DATA SECTION:
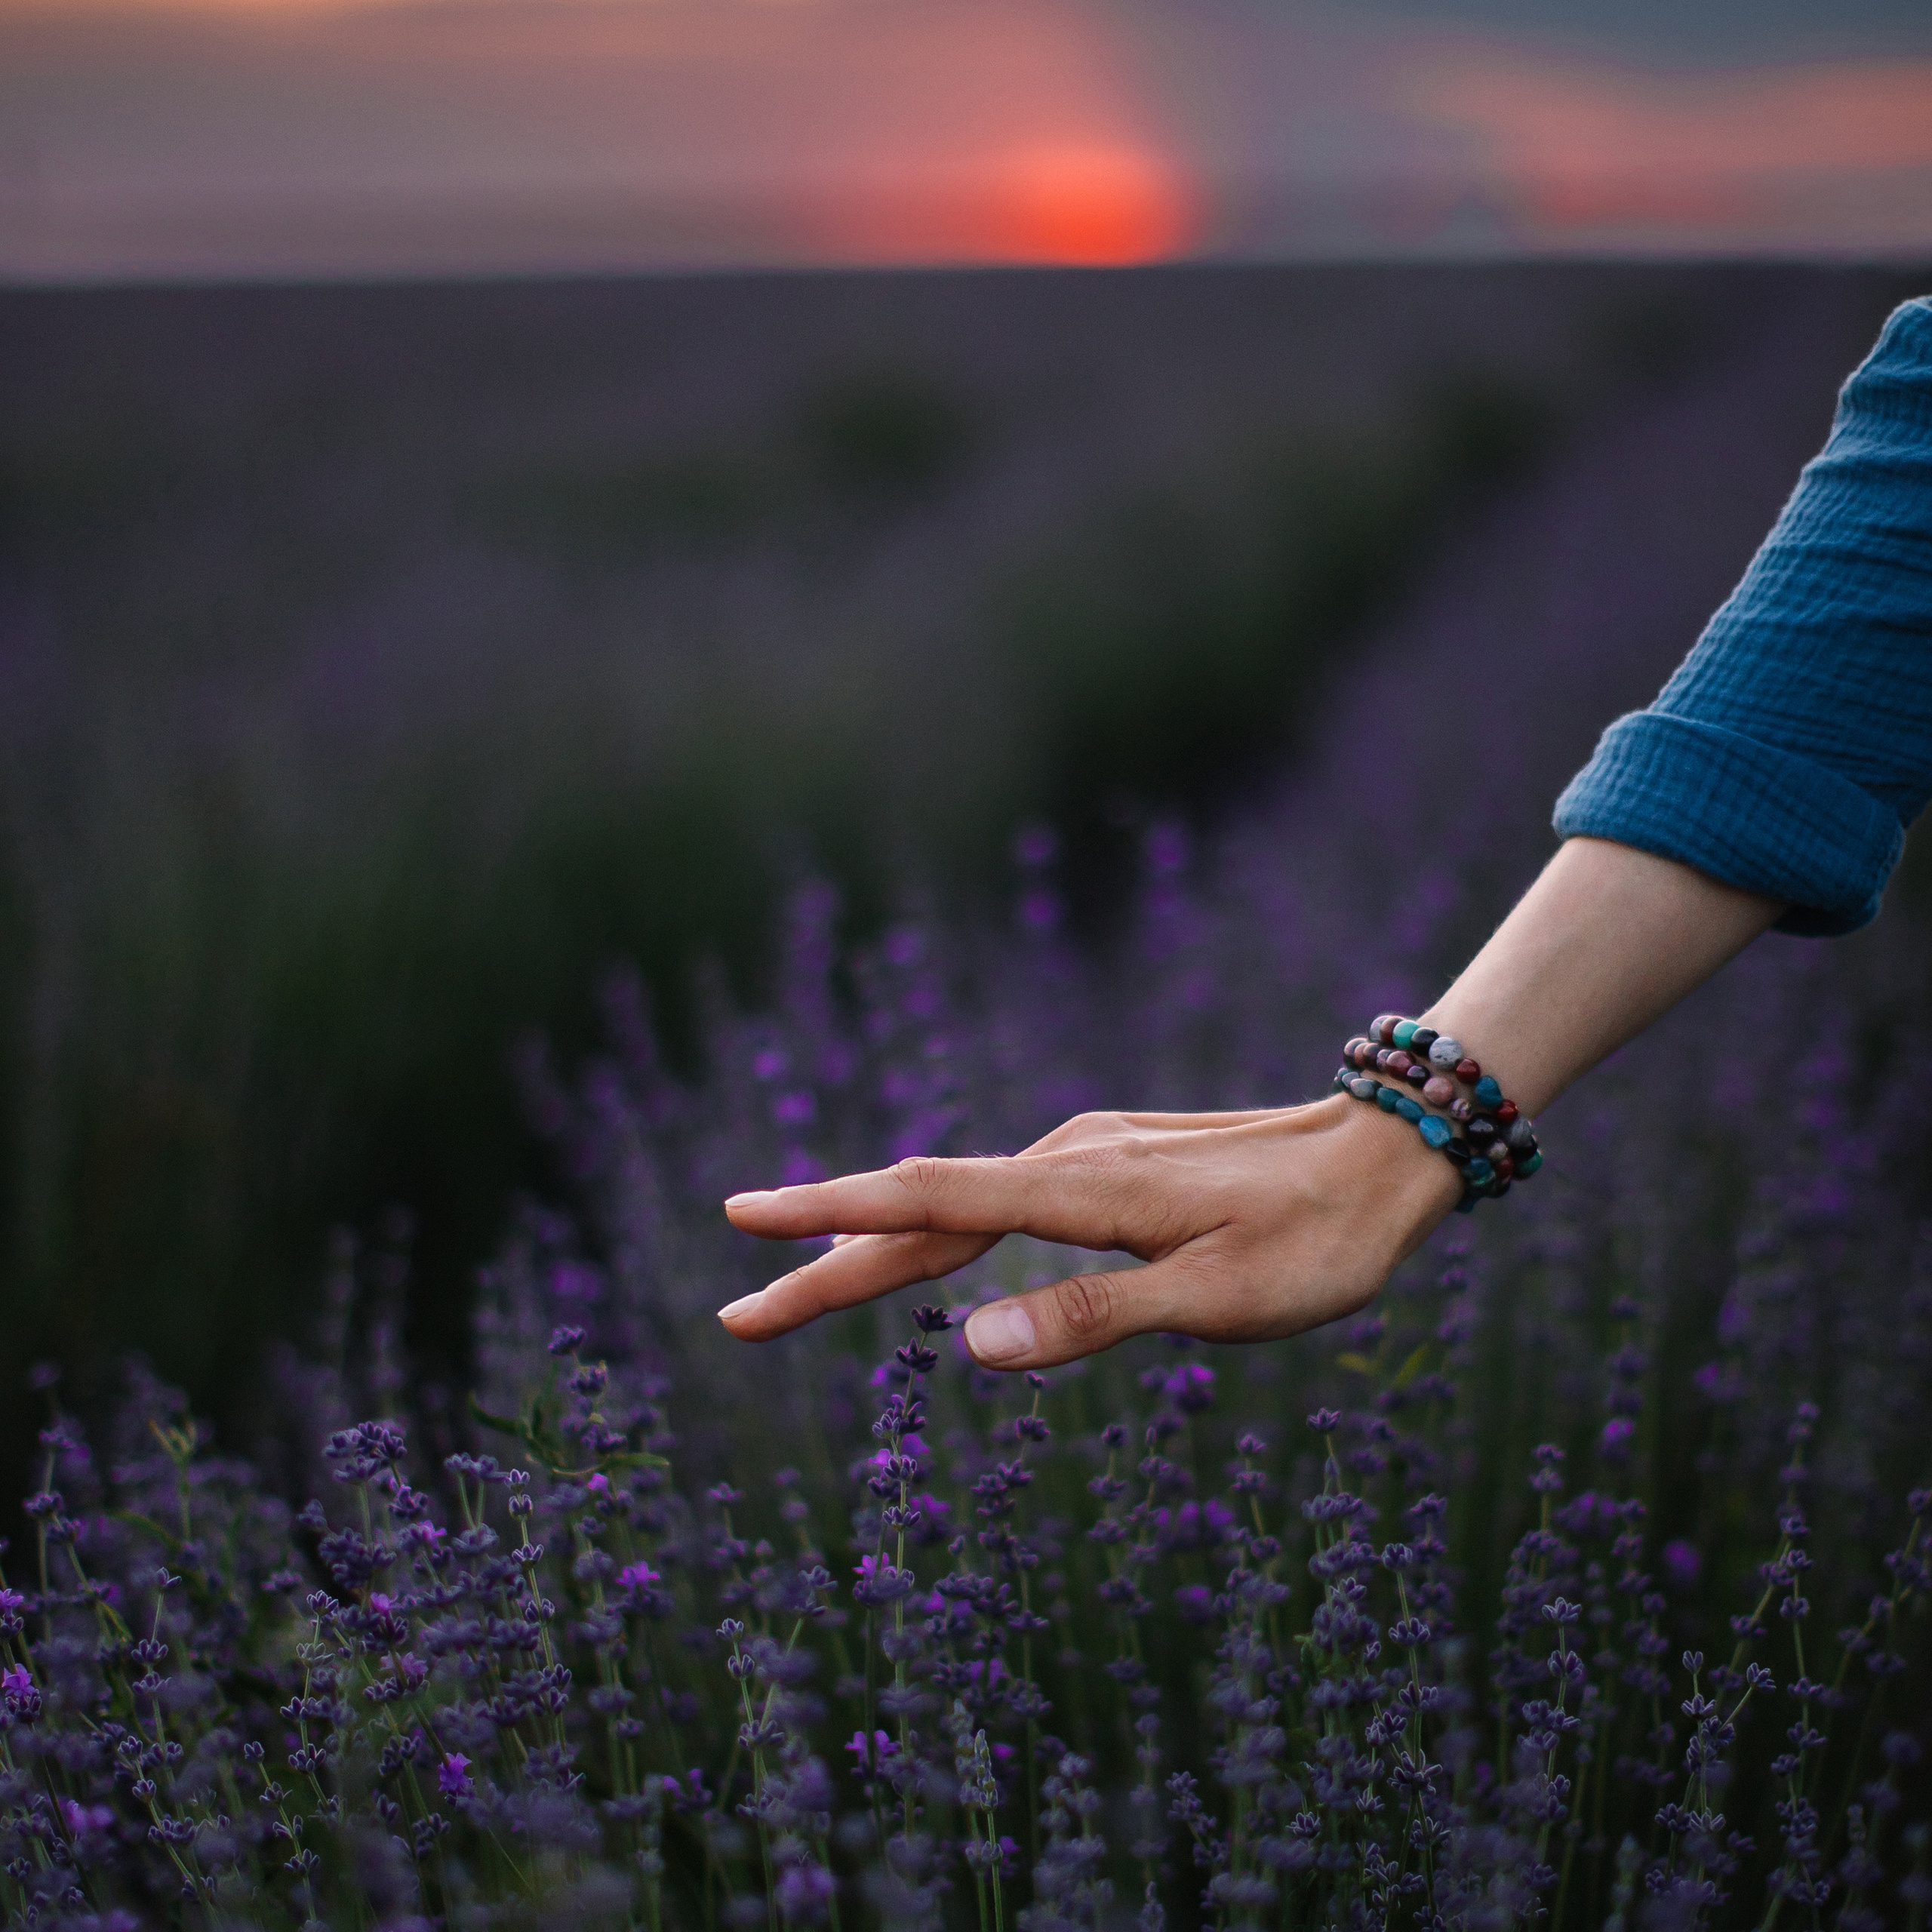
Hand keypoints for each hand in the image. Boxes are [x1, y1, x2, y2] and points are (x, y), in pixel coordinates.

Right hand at [718, 1094, 1460, 1369]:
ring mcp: (1088, 1157)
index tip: (742, 1220)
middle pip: (921, 1210)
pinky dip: (940, 1228)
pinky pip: (1000, 1199)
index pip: (927, 1201)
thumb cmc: (1315, 1238)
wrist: (1388, 1152)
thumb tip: (968, 1343)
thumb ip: (1092, 1317)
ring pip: (958, 1204)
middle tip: (738, 1312)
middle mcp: (1068, 1160)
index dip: (829, 1216)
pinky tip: (924, 1247)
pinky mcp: (1111, 1165)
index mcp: (1080, 1190)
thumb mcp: (1216, 1298)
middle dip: (826, 1262)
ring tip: (802, 1284)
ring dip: (878, 1247)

DIRECTIONS: Your copy must reproduce the entries above in full, without their pictures.

RESPONSE AREA:
Hand keypoints for each hand in the image. Boxes are [x1, y1, x2, y2] and points are (x, y), in pixel coordinates.

Right hand at [718, 1094, 1460, 1369]:
ring mcp: (1088, 1157)
index tip: (742, 1220)
middle pip: (921, 1210)
pinky dip: (940, 1228)
pinky pip: (1000, 1199)
index pip: (927, 1201)
thumb cmc: (1315, 1238)
wrist: (1388, 1152)
thumb tip: (968, 1343)
thumb ip: (1092, 1317)
ring pip: (958, 1204)
middle tip: (738, 1312)
middle mcp: (1068, 1160)
index dip: (829, 1216)
pinky tip: (924, 1247)
pinky mcp: (1111, 1165)
index mcp: (1080, 1190)
thumb mcp: (1216, 1298)
middle dip: (826, 1262)
ring tip: (802, 1284)
ring dip: (878, 1247)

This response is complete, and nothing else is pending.